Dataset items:
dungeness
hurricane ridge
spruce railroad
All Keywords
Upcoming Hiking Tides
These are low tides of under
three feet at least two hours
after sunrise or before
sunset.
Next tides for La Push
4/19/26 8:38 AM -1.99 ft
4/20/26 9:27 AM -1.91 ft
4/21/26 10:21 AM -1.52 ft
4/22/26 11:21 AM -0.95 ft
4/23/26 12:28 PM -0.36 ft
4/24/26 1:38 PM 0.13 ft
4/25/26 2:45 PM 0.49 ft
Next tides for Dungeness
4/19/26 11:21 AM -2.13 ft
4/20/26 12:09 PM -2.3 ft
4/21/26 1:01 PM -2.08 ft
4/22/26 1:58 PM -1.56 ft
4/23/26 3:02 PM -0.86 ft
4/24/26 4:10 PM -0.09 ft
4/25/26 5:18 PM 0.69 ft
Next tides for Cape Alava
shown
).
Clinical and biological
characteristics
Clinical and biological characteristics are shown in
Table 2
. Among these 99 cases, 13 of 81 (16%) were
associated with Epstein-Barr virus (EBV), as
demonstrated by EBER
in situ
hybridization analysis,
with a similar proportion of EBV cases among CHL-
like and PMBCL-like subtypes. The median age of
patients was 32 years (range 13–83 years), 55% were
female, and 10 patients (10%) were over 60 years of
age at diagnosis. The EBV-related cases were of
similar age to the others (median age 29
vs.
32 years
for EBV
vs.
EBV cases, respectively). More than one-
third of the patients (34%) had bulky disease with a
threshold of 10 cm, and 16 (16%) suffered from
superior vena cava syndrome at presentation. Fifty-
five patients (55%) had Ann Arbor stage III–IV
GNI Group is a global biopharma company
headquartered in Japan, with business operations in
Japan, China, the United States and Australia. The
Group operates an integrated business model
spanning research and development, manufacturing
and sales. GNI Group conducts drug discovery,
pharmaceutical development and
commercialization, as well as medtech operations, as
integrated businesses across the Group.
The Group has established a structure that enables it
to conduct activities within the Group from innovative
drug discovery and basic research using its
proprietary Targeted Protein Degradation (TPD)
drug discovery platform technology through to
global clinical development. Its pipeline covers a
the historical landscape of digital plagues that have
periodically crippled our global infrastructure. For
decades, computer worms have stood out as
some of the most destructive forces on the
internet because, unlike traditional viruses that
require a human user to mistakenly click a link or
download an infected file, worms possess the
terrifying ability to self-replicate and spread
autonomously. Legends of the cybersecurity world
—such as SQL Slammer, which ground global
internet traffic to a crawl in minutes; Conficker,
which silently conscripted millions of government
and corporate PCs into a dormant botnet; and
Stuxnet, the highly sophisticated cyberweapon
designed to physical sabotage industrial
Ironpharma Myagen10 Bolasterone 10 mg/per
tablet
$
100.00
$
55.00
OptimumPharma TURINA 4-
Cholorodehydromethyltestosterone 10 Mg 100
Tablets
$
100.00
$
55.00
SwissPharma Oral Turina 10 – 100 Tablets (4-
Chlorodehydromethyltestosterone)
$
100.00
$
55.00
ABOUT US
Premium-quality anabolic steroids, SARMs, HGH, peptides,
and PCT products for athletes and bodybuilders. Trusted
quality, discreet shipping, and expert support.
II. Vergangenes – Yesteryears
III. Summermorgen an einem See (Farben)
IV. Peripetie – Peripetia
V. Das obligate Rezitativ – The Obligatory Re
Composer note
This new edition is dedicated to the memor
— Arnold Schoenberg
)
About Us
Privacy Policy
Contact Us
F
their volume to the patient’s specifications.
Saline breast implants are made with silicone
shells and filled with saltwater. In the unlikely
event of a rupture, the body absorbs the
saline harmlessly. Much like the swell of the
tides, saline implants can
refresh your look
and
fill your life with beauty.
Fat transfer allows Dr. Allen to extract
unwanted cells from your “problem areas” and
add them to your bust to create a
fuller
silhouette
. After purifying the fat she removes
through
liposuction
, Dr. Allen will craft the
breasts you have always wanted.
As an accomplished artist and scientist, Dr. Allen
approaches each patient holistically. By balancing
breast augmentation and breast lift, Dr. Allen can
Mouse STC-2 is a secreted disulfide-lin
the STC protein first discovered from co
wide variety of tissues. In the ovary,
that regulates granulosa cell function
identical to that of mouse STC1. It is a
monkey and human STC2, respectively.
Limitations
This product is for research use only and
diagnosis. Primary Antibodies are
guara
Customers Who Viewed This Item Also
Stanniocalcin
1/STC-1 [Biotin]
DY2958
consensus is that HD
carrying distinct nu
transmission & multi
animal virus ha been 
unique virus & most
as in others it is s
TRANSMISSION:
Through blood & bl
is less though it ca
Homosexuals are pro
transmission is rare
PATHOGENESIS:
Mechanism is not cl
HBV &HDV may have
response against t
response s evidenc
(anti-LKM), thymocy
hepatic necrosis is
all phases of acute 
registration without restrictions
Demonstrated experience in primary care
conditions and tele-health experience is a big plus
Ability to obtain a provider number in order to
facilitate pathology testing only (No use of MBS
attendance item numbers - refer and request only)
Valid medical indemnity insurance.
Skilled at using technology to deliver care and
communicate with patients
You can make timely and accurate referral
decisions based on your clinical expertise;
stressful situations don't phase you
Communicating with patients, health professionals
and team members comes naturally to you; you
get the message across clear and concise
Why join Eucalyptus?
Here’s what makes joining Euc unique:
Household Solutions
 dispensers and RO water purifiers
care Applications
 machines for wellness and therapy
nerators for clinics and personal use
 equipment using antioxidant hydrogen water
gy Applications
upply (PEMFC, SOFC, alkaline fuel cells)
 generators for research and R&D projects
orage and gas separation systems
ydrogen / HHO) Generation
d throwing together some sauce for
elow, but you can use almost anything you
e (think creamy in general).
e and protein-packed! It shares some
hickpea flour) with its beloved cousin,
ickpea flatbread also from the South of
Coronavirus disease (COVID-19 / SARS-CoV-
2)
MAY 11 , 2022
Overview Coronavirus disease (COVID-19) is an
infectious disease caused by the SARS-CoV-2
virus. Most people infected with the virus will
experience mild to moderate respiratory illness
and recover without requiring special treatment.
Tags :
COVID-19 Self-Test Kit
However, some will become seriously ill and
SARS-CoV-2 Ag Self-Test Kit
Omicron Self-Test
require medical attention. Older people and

[Task details]: Exactly as shown above, return every record.

[Finished exercise]:
dungeness
hurricane ridge
spruce railroad
All Keywords
Upcoming Hiking Tides
These are low tides of under
three feet at least two hours
after sunrise or before
sunset.
Next tides for La Push
4/19/26 8:38 AM -1.99 ft
4/20/26 9:27 AM -1.91 ft
4/21/26 10:21 AM -1.52 ft
4/22/26 11:21 AM -0.95 ft
4/23/26 12:28 PM -0.36 ft
4/24/26 1:38 PM 0.13 ft
4/25/26 2:45 PM 0.49 ft
Next tides for Dungeness
4/19/26 11:21 AM -2.13 ft
4/20/26 12:09 PM -2.3 ft
4/21/26 1:01 PM -2.08 ft
4/22/26 1:58 PM -1.56 ft
4/23/26 3:02 PM -0.86 ft
4/24/26 4:10 PM -0.09 ft
4/25/26 5:18 PM 0.69 ft
Next tides for Cape Alava
shown
).
Clinical and biological
characteristics
Clinical and biological characteristics are shown in
Table 2
. Among these 99 cases, 13 of 81 (16%) were
associated with Epstein-Barr virus (EBV), as
demonstrated by EBER
in situ
hybridization analysis,
with a similar proportion of EBV cases among CHL-
like and PMBCL-like subtypes. The median age of
patients was 32 years (range 13–83 years), 55% were
female, and 10 patients (10%) were over 60 years of
age at diagnosis. The EBV-related cases were of
similar age to the others (median age 29
vs.
32 years
for EBV
vs.
EBV cases, respectively). More than one-
third of the patients (34%) had bulky disease with a
threshold of 10 cm, and 16 (16%) suffered from
superior vena cava syndrome at presentation. Fifty-
five patients (55%) had Ann Arbor stage III–IV
GNI Group is a global biopharma company
headquartered in Japan, with business operations in
Japan, China, the United States and Australia. The
Group operates an integrated business model
spanning research and development, manufacturing
and sales. GNI Group conducts drug discovery,
pharmaceutical development and
commercialization, as well as medtech operations, as
integrated businesses across the Group.
The Group has established a structure that enables it
to conduct activities within the Group from innovative
drug discovery and basic research using its
proprietary Targeted Protein Degradation (TPD)
drug discovery platform technology through to
global clinical development. Its pipeline covers a
the historical landscape of digital plagues that have
periodically crippled our global infrastructure. For
decades, computer worms have stood out as
some of the most destructive forces on the
internet because, unlike traditional viruses that
require a human user to mistakenly click a link or
download an infected file, worms possess the
terrifying ability to self-replicate and spread
autonomously. Legends of the cybersecurity world
—such as SQL Slammer, which ground global
internet traffic to a crawl in minutes; Conficker,
which silently conscripted millions of government
and corporate PCs into a dormant botnet; and
Stuxnet, the highly sophisticated cyberweapon
designed to physical sabotage industrial
Ironpharma Myagen10 Bolasterone 10 mg/per
tablet
$
100.00
$
55.00
OptimumPharma TURINA 4-
Cholorodehydromethyltestosterone 10 Mg 100
Tablets
$
100.00
$
55.00
SwissPharma Oral Turina 10 – 100 Tablets (4-
Chlorodehydromethyltestosterone)
$
100.00
$
55.00
ABOUT US
Premium-quality anabolic steroids, SARMs, HGH, peptides,
and PCT products for athletes and bodybuilders. Trusted
quality, discreet shipping, and expert support.
II. Vergangenes – Yesteryears
III. Summermorgen an einem See (Farben)
IV. Peripetie – Peripetia
V. Das obligate Rezitativ – The Obligatory Re
Composer note
This new edition is dedicated to the memor
— Arnold Schoenberg
)
About Us
Privacy Policy
Contact Us
F
their volume to the patient’s specifications.
Saline breast implants are made with silicone
shells and filled with saltwater. In the unlikely
event of a rupture, the body absorbs the
saline harmlessly. Much like the swell of the
tides, saline implants can
refresh your look
and
fill your life with beauty.
Fat transfer allows Dr. Allen to extract
unwanted cells from your “problem areas” and
add them to your bust to create a
fuller
silhouette
. After purifying the fat she removes
through
liposuction
, Dr. Allen will craft the
breasts you have always wanted.
As an accomplished artist and scientist, Dr. Allen
approaches each patient holistically. By balancing
breast augmentation and breast lift, Dr. Allen can
Mouse STC-2 is a secreted disulfide-lin
the STC protein first discovered from co
wide variety of tissues. In the ovary,
that regulates granulosa cell function
identical to that of mouse STC1. It is a
monkey and human STC2, respectively.
Limitations
This product is for research use only and
diagnosis. Primary Antibodies are
guara
Customers Who Viewed This Item Also
Stanniocalcin
1/STC-1 [Biotin]
DY2958
consensus is that HD
carrying distinct nu
transmission & multi
animal virus ha been 
unique virus & most
as in others it is s
TRANSMISSION:
Through blood & bl
is less though it ca
Homosexuals are pro
transmission is rare
PATHOGENESIS:
Mechanism is not cl
HBV &HDV may have
response against t
response s evidenc
(anti-LKM), thymocy
hepatic necrosis is
all phases of acute 
registration without restrictions
Demonstrated experience in primary care
conditions and tele-health experience is a big plus
Ability to obtain a provider number in order to
facilitate pathology testing only (No use of MBS
attendance item numbers - refer and request only)
Valid medical indemnity insurance.
Skilled at using technology to deliver care and
communicate with patients
You can make timely and accurate referral
decisions based on your clinical expertise;
stressful situations don't phase you
Communicating with patients, health professionals
and team members comes naturally to you; you
get the message across clear and concise
Why join Eucalyptus?
Here’s what makes joining Euc unique:
Household Solutions
 dispensers and RO water purifiers
care Applications
 machines for wellness and therapy
nerators for clinics and personal use
 equipment using antioxidant hydrogen water
gy Applications
upply (PEMFC, SOFC, alkaline fuel cells)
 generators for research and R&D projects
orage and gas separation systems
ydrogen / HHO) Generation
d throwing together some sauce for
elow, but you can use almost anything you
e (think creamy in general).
e and protein-packed! It shares some
hickpea flour) with its beloved cousin,
ickpea flatbread also from the South of
Coronavirus disease (COVID-19 / SARS-CoV-
2)
MAY 11 , 2022
Overview Coronavirus disease (COVID-19) is an
infectious disease caused by the SARS-CoV-2
virus. Most people infected with the virus will
experience mild to moderate respiratory illness
and recover without requiring special treatment.
Tags :
COVID-19 Self-Test Kit
However, some will become seriously ill and
SARS-CoV-2 Ag Self-Test Kit
Omicron Self-Test
require medical attention. Older people and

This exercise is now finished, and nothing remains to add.